The National Museum of Modern and Contemporary Art, Korea, first raised the idea of restoring video art pioneer Paik Nam-June’s largest installation work, “The More the Better,” after it was shut down in 2018 due to technical problems. The museum is conducting a three-year restoration project for the masterpiece, which began last year.
“We are replacing 268 CRT monitors, which are 6 or 10 inches, installed at the upper part of the video tower, with LED monitors. We will complete installing the new LED monitors by the end of December,” said Kwon In-cheol, media conservator at MMCA, during an online academic symposium streamed Friday. “We are also repairing the other 735 of the 1,003 CRT monitors.”
The museum announced its three-year plan to restore the five-story video tower in 2019, with the aim of keeping the artwork’s prototype. The main work referenced is Paik’s “Fin de Siecle II” at Whitney Museum, which consists of 207 monitors. It went through an eight-year restoration process, according to the museum.
“The More the Better” was installed in 1988 at the museum’s venue in Gwacheon, Gyeonggi Province, becoming the artist’s largest work. The online symposium, titled “What did ‘The More The Better’ bring to us?” is available on the museum’s official YouTube channel until Dec. 10.
Among the media art experts and overseas museum officials who shared their experiences at the symposium were Patricia Falcao, a time-based media conservator from Tate Modern in London; Peter Oleksik, an associate media conservator from the Museum of Modern Art in New York City; Joshua Churchill, collections technical assistant manager from the San Francisco Museum of Modern Art; and Dorcas Muller, chief of ZKM Antiquated Video Systems Laboratory in Karlsruhe, Germany.

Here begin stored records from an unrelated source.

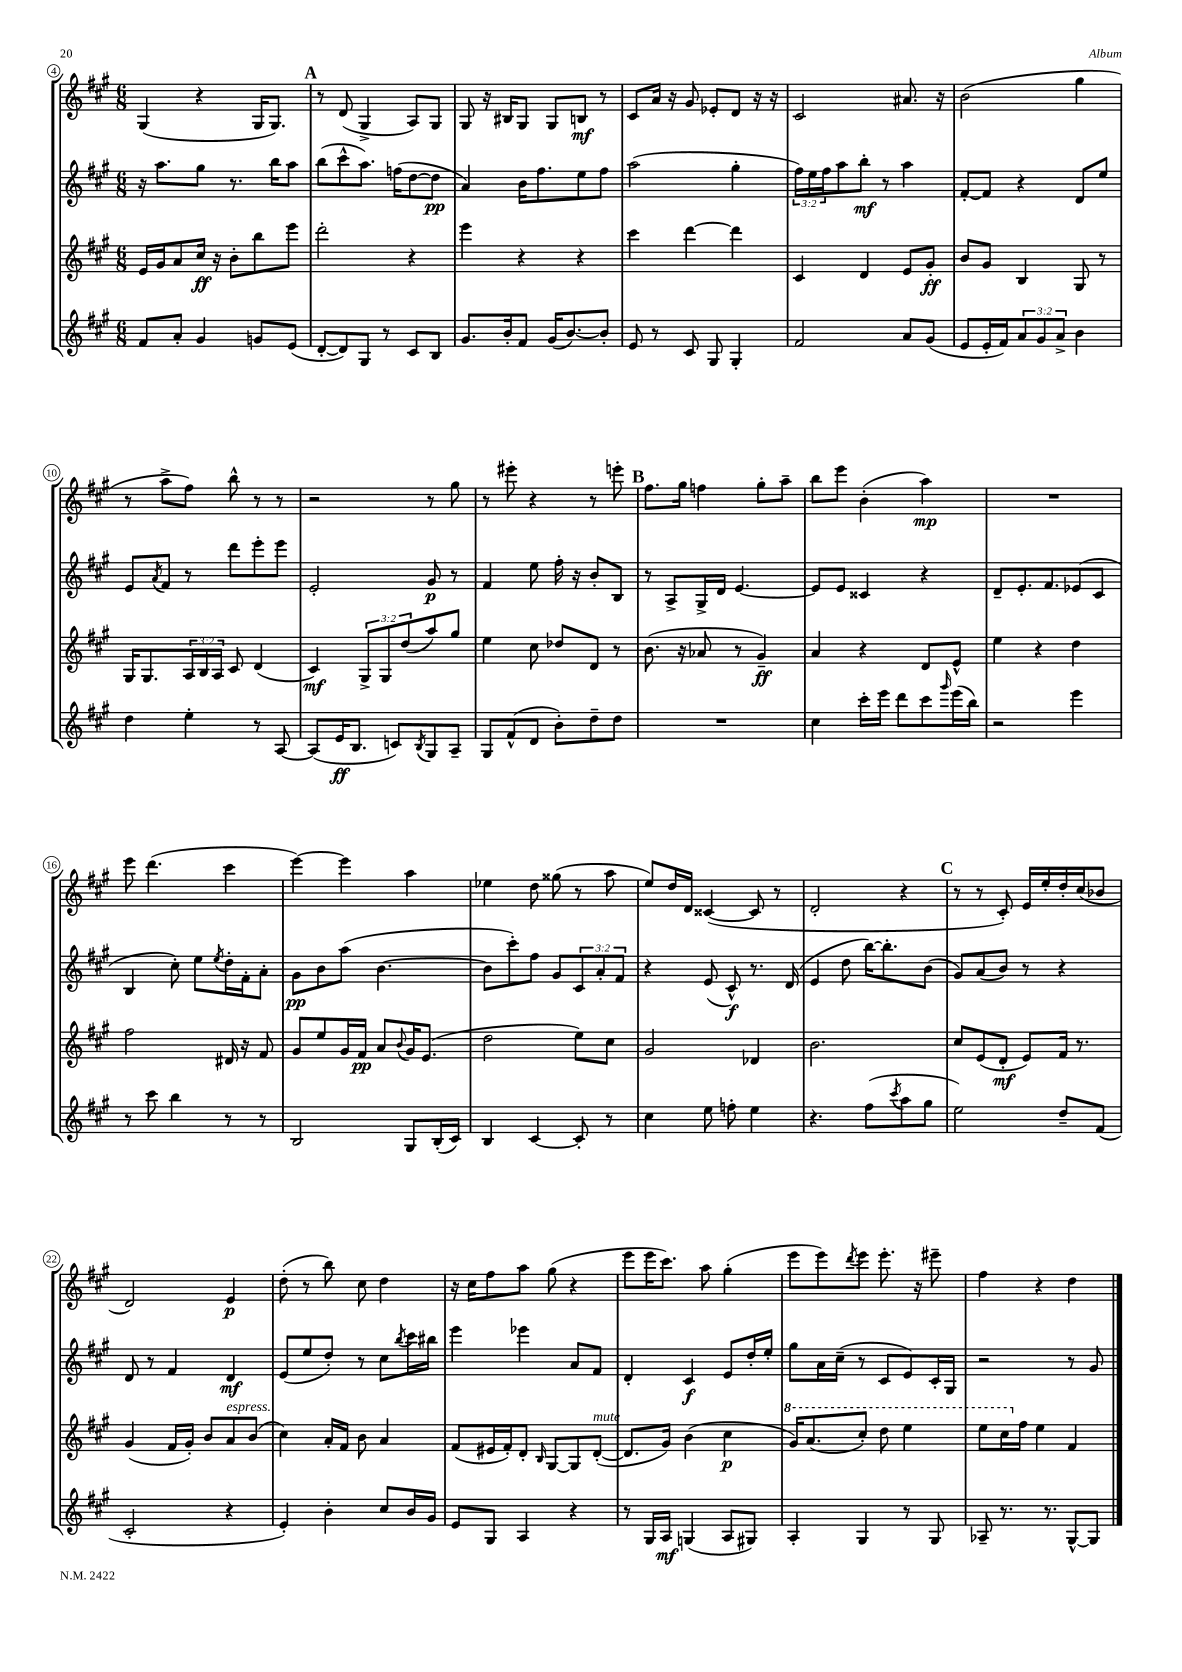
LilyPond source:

<<
\new StaffGroup <<
\new Staff = "s0" {
    \clef treble \key a \major \numericTimeSignature \time 6/8
    gis4( r4 gis16 gis8.) |
    \mark \markup { \bold "A" } r8 d'8( gis4-> a8) gis8 |
    gis8 r16 bis16 gis8 gis8 b8\mf r8 |
    cis'8 a'16 r16 gis'8 ees'8-. d'8 r16 r16 |
    cis'2 ais'8. r16 |
    b'2( gis''4 |
    r8 a''8-> fis''8) b''8-^ r8 r8 |
    r2 r8 gis''8 |
    r8 eis'''8-. r4 r8 e'''8-. |
    \mark \markup { \bold "B" } fis''8. gis''16 f''4 gis''8-. a''8-- |
    b''8 e'''8 b'4-.( a''4\mp) |
    R2. |
    e'''8 d'''4.( cis'''4 |
    e'''4~) e'''4 a''4 |
    ees''4 d''8 gisis''8( r8 a''8 |
    e''8) d''16 d'16 cisis'4~( cisis'8 r8 |
    d'2-. r4 |
    \mark \markup { \bold "C" } r8 r8 cis'8-.) e'16 e''16-. d''16-. cis''16( bes'8 |
    d'2) e'4\p |
    d''8-.( r8 b''8) cis''8 d''4 |
    r16 cis''16 fis''8 a''8 gis''8( r4 |
    e'''8 e'''16 cis'''8.) a''8 gis''4-.( |
    e'''8 e'''8) \acciaccatura { d'''8 } e'''8 e'''8.-. r16 eis'''8-- |
    fis''4 r4 d''4 \bar "|." |
}
\new Staff = "s1" {
    \clef treble \key a \major \numericTimeSignature \time 6/8 \override Staff.TupletNumber.text = #tuplet-number::calc-fraction-text
    r16 a''8. gis''8 r8. b''16 a''8 |
    \mark \markup { \bold "A" } b''8( cis'''8-^ a''8.) f''16( d''8~ d''8\pp |
    a'4) b'16 fis''8. e''8 fis''8 |
    a''2( gis''4-. |
    \tuplet 3/2 { fis''16) e''16 fis''16 } a''8 b''8-.\mf r8 a''4 |
    fis'8~-. fis'8 r4 d'8 e''8 |
    e'8 \acciaccatura { a'8 } fis'8 r8 d'''8 e'''8-. e'''8 |
    e'2-. gis'8\p r8 |
    fis'4 e''8 fis''16-. r16 b'8-. b8 |
    \mark \markup { \bold "B" } r8 a8-> gis16-> d'16 e'4.~ |
    e'8 e'8 cisis'4 r4 |
    d'8-- e'8.-. fis'8. ees'8( cis'8 |
    b4 cis''8-.) e''8 \acciaccatura { e''8 } d''16-. fis'16-. a'8-. |
    gis'8\pp b'8 a''8( b'4.~ |
    b'8 cis'''8-.) fis''8 gis'8 \tuplet 3/2 { cis'8 a'8-. fis'8 } |
    r4 e'8( cis'8-^\f) r8. d'16( |
    e'4 d''8 b''16~) b''8.-. b'8( |
    \mark \markup { \bold "C" } gis'8) a'8( b'8) r8 r4 |
    d'8 r8 fis'4 d'4\mf |
    e'8( e''8 d''8-.) r8 cis''8 \acciaccatura { b''8 } cis'''16 bis''16 |
    e'''4 ees'''4 a'8 fis'8 |
    d'4-. cis'4\f e'8 d''16-. e''16-. |
    gis''8 a'16 cis''16--( r8 cis'8 e'8) cis'16-. gis16 |
    r2 r8 gis'8 \bar "|." |
}
\new Staff = "s2" {
    \clef treble \key a \major \numericTimeSignature \time 6/8 \override Staff.TupletNumber.text = #tuplet-number::calc-fraction-text
    e'16 gis'16 a'8 cis''16\ff r16 b'8-. b''8 e'''8 |
    \mark \markup { \bold "A" } d'''2-. r4 |
    e'''4 r4 r4 |
    cis'''4 d'''4~ d'''4 |
    cis'4 d'4 e'8 gis'8-.\ff |
    b'8 gis'8 b4 gis8 r8 |
    gis16 gis8. \tuplet 3/2 { a16 b16 a16 } cis'8 d'4( |
    cis'4\mf) \tuplet 3/2 { gis8-> gis8 d''8( } a''8) gis''8 |
    e''4 cis''8 des''8 d'8 r8 |
    \mark \markup { \bold "B" } b'8.( r16 aes'8 r8 gis'4--\ff) |
    a'4 r4 d'8 e'8-^ |
    e''4 r4 d''4 |
    fis''2 dis'16 r16 fis'8 |
    gis'8 e''8 gis'16 fis'16\pp a'8 \appoggiatura { b'8 } gis'16 e'8.( |
    d''2 e''8) cis''8 |
    gis'2 des'4 |
    b'2. |
    \mark \markup { \bold "C" } cis''8 e'8( d'8-.\mf e'8) fis'16 r8. |
    gis'4( fis'16 gis'16-.) b'8 a'8^\markup { \italic "espress." } b'8( |
    cis''4) a'16-. fis'16 b'8 a'4 |
    fis'8( eis'16 fis'16-.) d'8-. \grace { b16 } gis8~ gis8 d'8~-.^\markup { \italic "mute" }( |
    d'8. gis'16) b'4( cis''4\p |
    \ottava #1 gis''16) a''8.( cis'''8-.) d'''8 e'''4 |
    e'''8 cis'''16 \ottava #0 fis''16 e''4 fis'4 \bar "|." |
}
\new Staff = "s3" {
    \clef treble \key a \major \numericTimeSignature \time 6/8 \override Staff.TupletNumber.text = #tuplet-number::calc-fraction-text
    fis'8 a'8-. gis'4 g'8 e'8( |
    \mark \markup { \bold "A" } d'8~-. d'8) gis8 r8 cis'8 b8 |
    gis'8. b'16-. fis'8 gis'16( b'8.~) b'8-. |
    e'8 r8 cis'8 gis8 gis4-. |
    fis'2 a'8 gis'8( |
    e'8 e'16-. fis'16) \tuplet 3/2 { a'8 gis'8 a'8-> } b'4 |
    d''4 e''4-. r8 a8~ |
    a8( e'16\ff b8. c'8) \acciaccatura { b8 } gis8 a8-- |
    gis8 fis'8-^( d'8 b'8-.) d''8-- d''8 |
    \mark \markup { \bold "B" } R2. |
    cis''4 cis'''16-. e'''16 d'''8 cis'''8 \grace { gis'''16 } e'''16( b''16) |
    r2 e'''4 |
    r8 cis'''8 b''4 r8 r8 |
    b2 gis8 b16-.( cis'16) |
    b4 cis'4~ cis'8-. r8 |
    cis''4 e''8 f''8-. e''4 |
    r4. fis''8( \acciaccatura { cis'''8 } a''8 gis''8 |
    \mark \markup { \bold "C" } e''2) d''8-- fis'8( |
    cis'2-. r4 |
    e'4-.) b'4-. cis''8 b'16 gis'16 |
    e'8 gis8 a4 r4 |
    r8 gis16 a16\mf g4( a8 gis8) |
    a4-. gis4 r8 gis8 |
    aes8-- r8. r8. gis8~-^ gis8 \bar "|." |
}
>>
>>
\layout { \context { \Score currentBarNumber = #4 \override BarNumber.stencil = #(make-stencil-circler 0.1 0.3 ly:text-interface::print) } }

Lee Jung-sung, a technician who worked with Paik on the video tower, said the restoration of the masterpiece requires much discussion because the repair of digital art works has a relatively short history.
“No guidelines have been established for media arts. We are ‘creating’ them as we conserve and restore ‘The More the Better.’ Therefore, the MMCA is doing very significant work,” Lee said.
While noting that some people who wished to replace the cathode ray tube monitors with light-emitting diode monitors may be unhappy with the museum’s decision to maintain the prototype, he said technology continues to advance and that flexible LCD monitors will become more affordable in the next 10 years.
“One day, he (Paik) visited me and asked if I could join him in creating a video tower with 1,003 monitors. It sounded absurd at first, but it became a turning point in my life. I did not even know about media art back then,” he recalled.